Cross-References
Vague allows records to reference other records in the dataset, creating realistic relational data.
Basic References
Use any of to reference a random item from a collection:
schema Customer {
id: uuid(),
name: fullName()
}
schema Invoice {
customer: any of customers // References a customer
}
dataset Data {
customers: 50 of Customer,
invoices: 200 of Invoice
}
Each invoice gets a random customer from the customers collection.
Filtered References
Add where to filter which records can be referenced:
schema Invoice {
// Only reference active customers
customer: any of customers where .status == "active"
}
The . prefix refers to fields on the candidate record being tested.
Multiple Conditions
Combine conditions with and and or:
schema Payment {
// Only unpaid invoices with positive balance
invoice: any of invoices where .status != "paid" and .balance > 0
}
schema Assignment {
// Active OR premium users
user: any of users where .active == true or .tier == "premium"
}
Parent References
Use ^ to reference fields from the parent schema (for nested collections):
schema LineItem {
currency: ^base_currency, // Inherits from parent Invoice
amount: decimal in 10..500
}
schema Invoice {
base_currency: "USD" | "EUR" | "GBP",
line_items: 1..5 of LineItem
}
All line items in an invoice share the invoice's base_currency.
Deep Parent References
Parent references work at any nesting level:
schema Product {
sku: ^product_sku // From grandparent Order
}
schema LineItem {
products: 1..3 of Product
}
schema Order {
product_sku: string,
items: 1..5 of LineItem
}
Reference Values
References resolve to the full record object. Access fields with dot notation:
schema Payment {
invoice: any of invoices,
// Access invoice fields
invoice_id: invoice.id,
original_amount: invoice.total
}
Circular References
Be careful with circular dependencies.
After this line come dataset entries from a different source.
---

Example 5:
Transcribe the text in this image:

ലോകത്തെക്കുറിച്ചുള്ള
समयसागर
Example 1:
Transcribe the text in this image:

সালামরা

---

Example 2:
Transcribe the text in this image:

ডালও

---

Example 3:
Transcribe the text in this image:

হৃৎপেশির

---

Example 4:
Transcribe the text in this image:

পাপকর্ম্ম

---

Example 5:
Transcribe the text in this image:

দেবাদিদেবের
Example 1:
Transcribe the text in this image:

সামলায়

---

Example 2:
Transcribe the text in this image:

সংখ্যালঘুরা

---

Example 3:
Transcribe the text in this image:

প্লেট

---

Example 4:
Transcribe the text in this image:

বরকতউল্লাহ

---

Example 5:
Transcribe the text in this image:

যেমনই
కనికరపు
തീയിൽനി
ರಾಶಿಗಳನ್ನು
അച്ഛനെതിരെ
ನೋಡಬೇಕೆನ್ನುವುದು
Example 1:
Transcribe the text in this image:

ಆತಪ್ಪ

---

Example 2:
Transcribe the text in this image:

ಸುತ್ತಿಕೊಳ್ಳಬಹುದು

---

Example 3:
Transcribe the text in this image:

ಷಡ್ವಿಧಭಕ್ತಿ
Vague processes schemas in dataset order:
// Works: customers exist before invoices
dataset Data {
customers: 50 of Customer,
invoices: 200 of Invoice // Can reference customers
}
// Fails: invoices referenced before they exist
dataset Bad {
payments: 100 of Payment, // Tries to reference invoices
invoices: 200 of Invoice // But invoices don't exist yet!
}
Empty Collection Handling
If a where clause matches no records, generation fails. Ensure your filters can always find matches:
schema Payment {
// Risky: what if no invoices are pending?
invoice: any of invoices where .status == "pending"
}
Solutions:
- Ensure the dataset has enough matching records
- Use broader filters
- Generate dependent records in the right order
Practical Example
schema Department {
id: uuid(),
name: "Engineering" | "Sales" | "Marketing" | "HR"
}
schema Employee {
id: uuid(),
name: fullName(),
department: any of departments,
manager: any of employees where .department.name == department.name
}
schema Project {
id: uuid(),
name: faker.company.buzzPhrase(),
lead: any of employees where .department.name == "Engineering",
members: 2..5 of ProjectMember
}
schema ProjectMember {
employee: any of employees,
role: "developer" | "designer" | "analyst"
}
dataset Company {
departments: 4 of Department,
employees: 50 of Employee,
projects: 10 of Project
}